Information >>
+ + + +

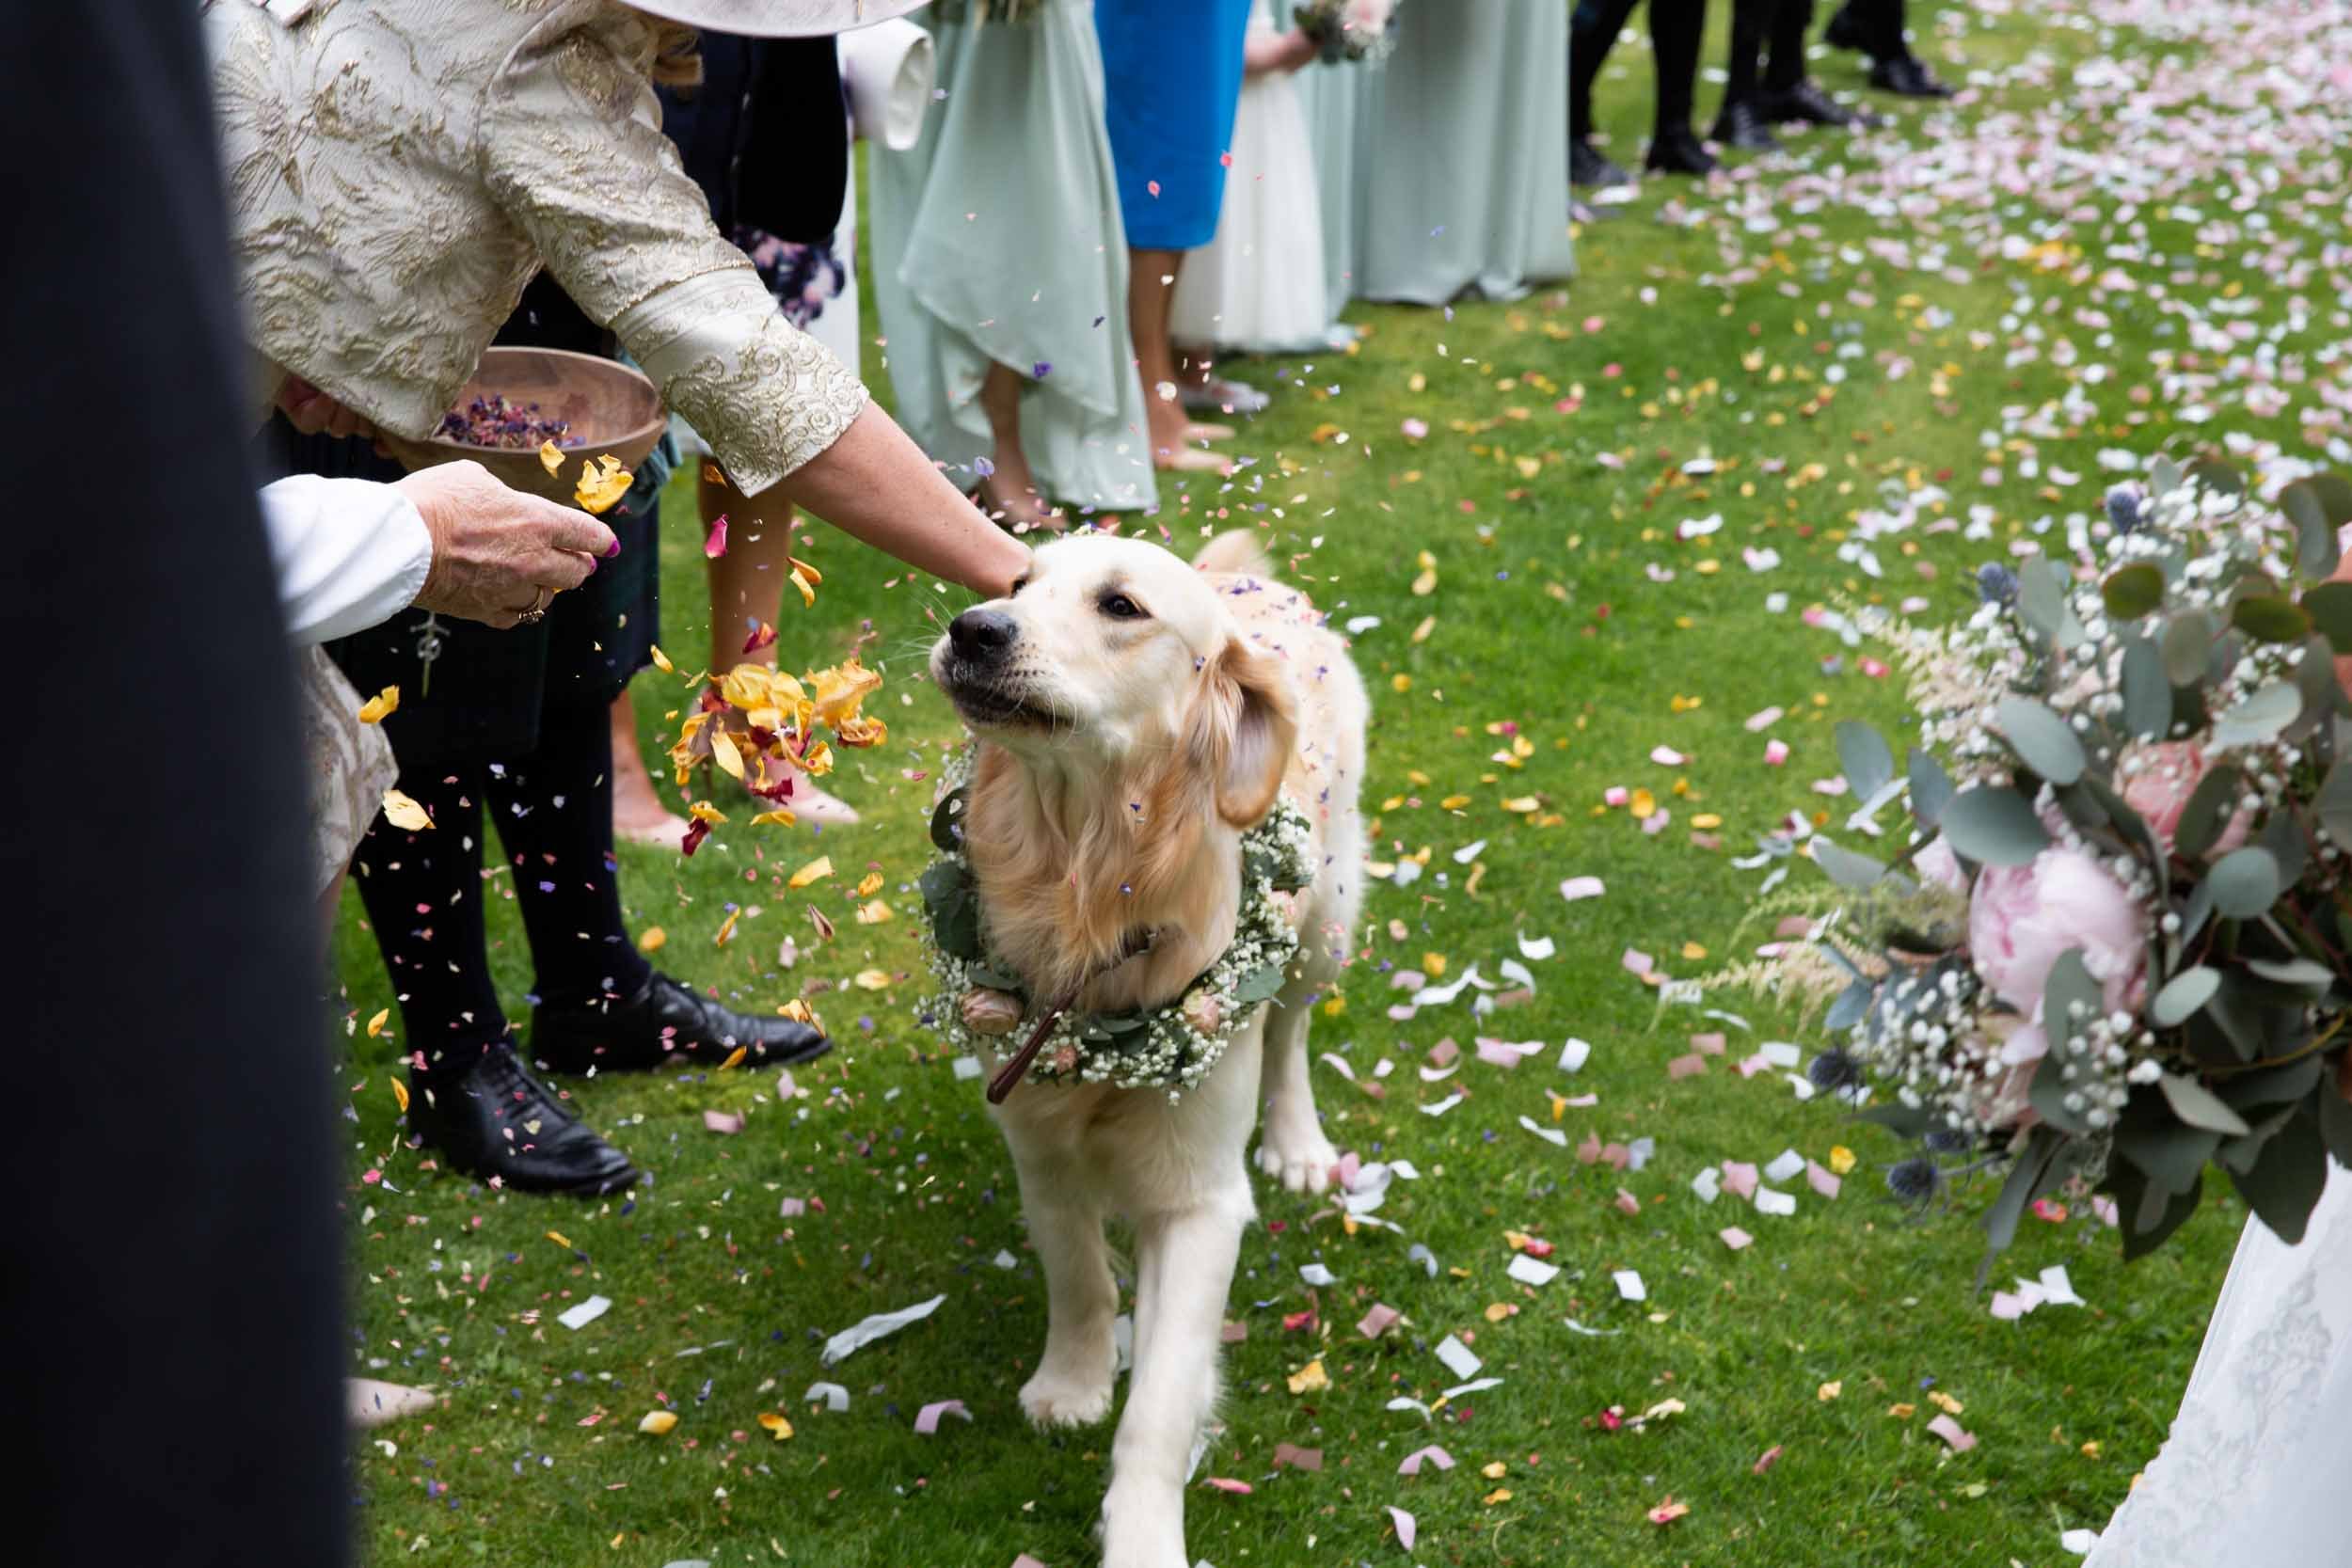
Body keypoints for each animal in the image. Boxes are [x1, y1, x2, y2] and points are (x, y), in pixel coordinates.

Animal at [927, 531, 1374, 1568]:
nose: (972, 629)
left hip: (1323, 925)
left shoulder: (1201, 1199)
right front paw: (1073, 1382)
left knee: (1291, 1029)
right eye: (1016, 583)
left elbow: (1162, 1405)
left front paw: (1139, 1536)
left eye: (1120, 606)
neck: (1088, 875)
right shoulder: (1038, 1137)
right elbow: (1080, 1274)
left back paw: (1298, 1142)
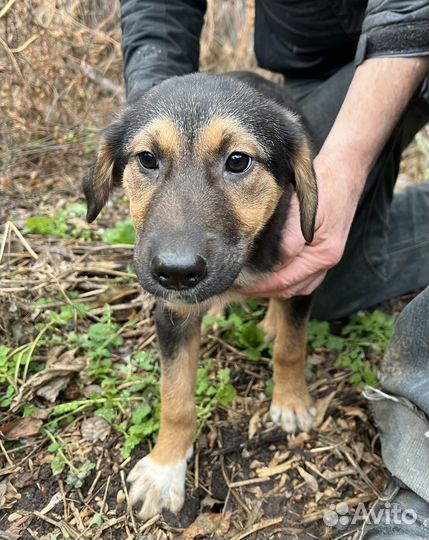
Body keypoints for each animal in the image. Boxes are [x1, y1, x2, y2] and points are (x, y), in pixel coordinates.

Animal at [83, 71, 318, 520]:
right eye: (147, 159)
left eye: (238, 161)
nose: (176, 273)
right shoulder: (172, 313)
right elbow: (176, 399)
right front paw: (165, 468)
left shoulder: (302, 275)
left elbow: (291, 348)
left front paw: (292, 401)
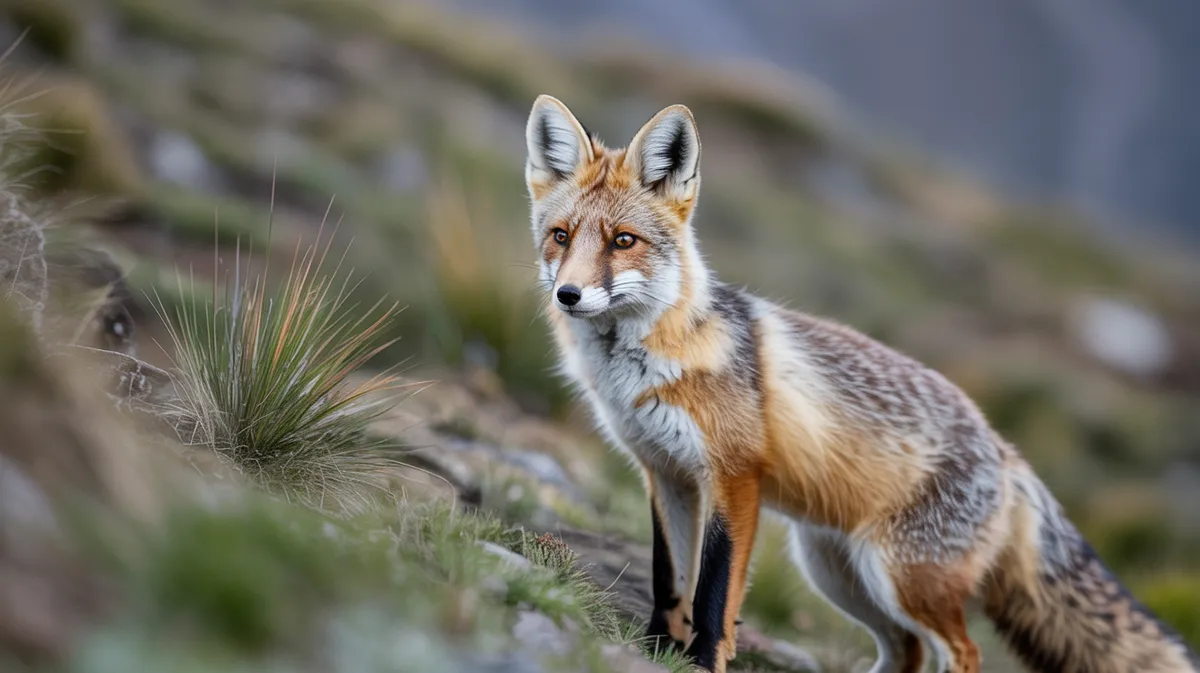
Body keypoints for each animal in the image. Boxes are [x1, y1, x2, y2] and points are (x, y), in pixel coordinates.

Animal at [522, 93, 1200, 673]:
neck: (643, 369)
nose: (568, 295)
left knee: (962, 651)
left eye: (623, 241)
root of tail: (1006, 452)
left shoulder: (734, 480)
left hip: (900, 580)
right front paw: (658, 652)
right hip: (840, 573)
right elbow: (670, 585)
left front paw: (701, 660)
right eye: (561, 237)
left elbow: (714, 599)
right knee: (908, 652)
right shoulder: (665, 476)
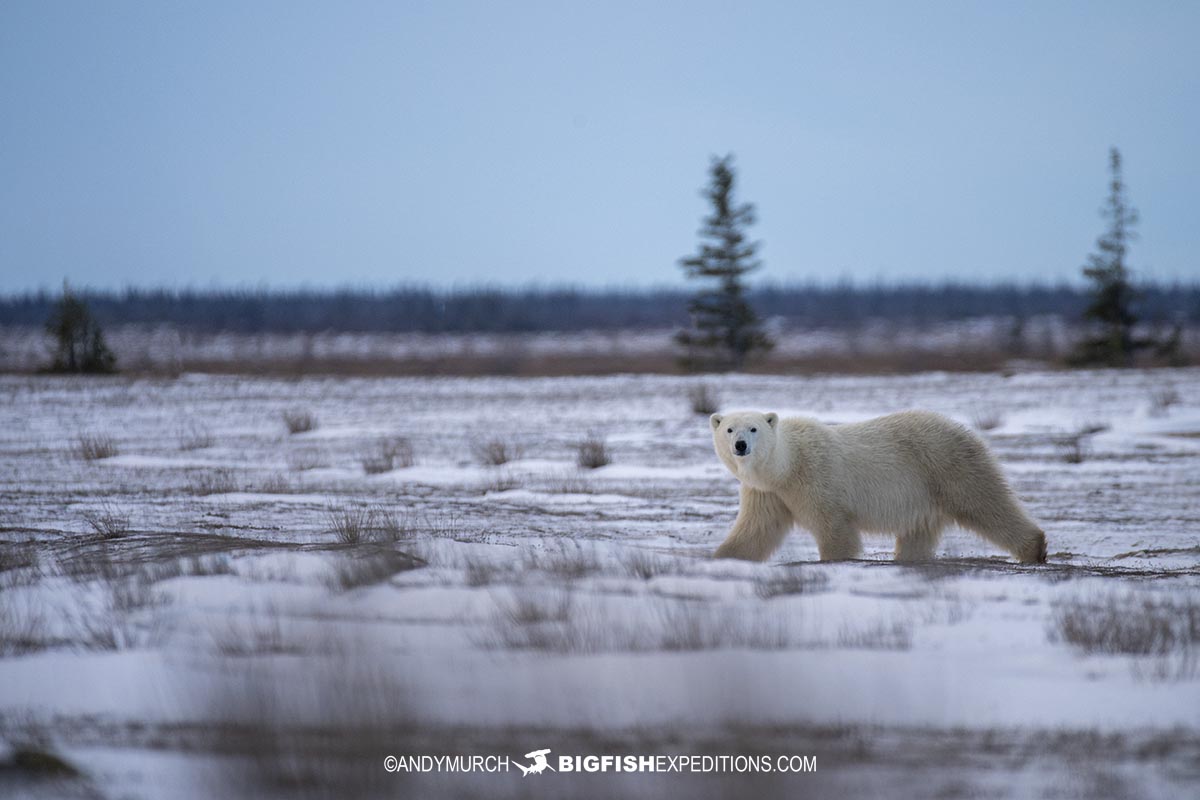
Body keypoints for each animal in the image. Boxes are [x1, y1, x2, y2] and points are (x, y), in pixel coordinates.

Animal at [709, 409, 1047, 564]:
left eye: (753, 428)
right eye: (729, 429)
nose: (740, 445)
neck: (786, 466)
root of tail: (965, 429)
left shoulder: (817, 480)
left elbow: (834, 529)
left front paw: (836, 559)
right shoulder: (767, 492)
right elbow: (756, 530)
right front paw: (722, 558)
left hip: (947, 465)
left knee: (985, 502)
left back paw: (1033, 548)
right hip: (925, 494)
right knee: (917, 533)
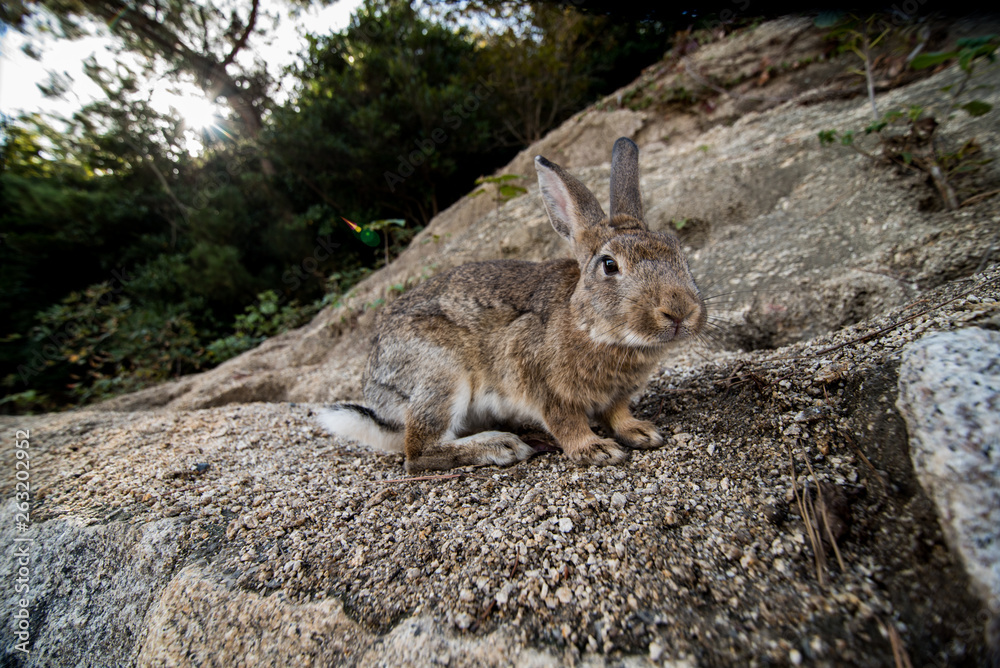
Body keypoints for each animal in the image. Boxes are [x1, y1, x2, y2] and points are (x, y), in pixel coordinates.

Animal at [318, 137, 706, 472]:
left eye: (677, 250)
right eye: (610, 265)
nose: (680, 311)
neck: (590, 327)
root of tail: (375, 387)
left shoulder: (616, 397)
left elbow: (617, 414)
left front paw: (641, 432)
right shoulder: (540, 382)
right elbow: (566, 422)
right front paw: (595, 449)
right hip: (441, 374)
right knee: (417, 453)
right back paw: (500, 446)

+ + + +

Task item >> Please copy the lines above exactly, starting at the line that holds "right front paw: (165, 468)" and ending at the line that holds "right knee: (917, 533)"; include both, but no pictures.

Reply to the exercise >>
right front paw: (165, 468)
left shoulder: (302, 275)
left elbow: (291, 348)
left front paw: (292, 401)
Body keypoints for each animal in the image. Boxes are [x1, y1, x2, y2] and points are (x, y), in pixel coordinates.

Animal at [522, 93, 1200, 673]:
neck: (643, 369)
nose: (568, 295)
left knee: (962, 651)
left eye: (623, 241)
root of tail: (1006, 452)
left shoulder: (734, 480)
left hip: (900, 580)
right front paw: (658, 652)
right hip: (840, 573)
right elbow: (670, 585)
left front paw: (701, 660)
right eye: (561, 237)
left elbow: (714, 599)
right knee: (908, 652)
right shoulder: (665, 476)
Body keypoints for each animal in the image. Boxes are [x1, y1, x2, y2] and points are (x, y), in pixel coordinates.

Animal at [709, 409, 1047, 564]:
left eye: (753, 428)
right eye: (729, 429)
nose: (740, 445)
neck: (786, 466)
root of tail: (965, 429)
left shoulder: (817, 480)
left elbow: (834, 529)
left front paw: (836, 559)
right shoulder: (767, 492)
right elbow: (756, 530)
right front paw: (722, 558)
left hip: (947, 465)
left knee: (985, 502)
left back paw: (1033, 548)
right hip: (925, 494)
right knee: (917, 533)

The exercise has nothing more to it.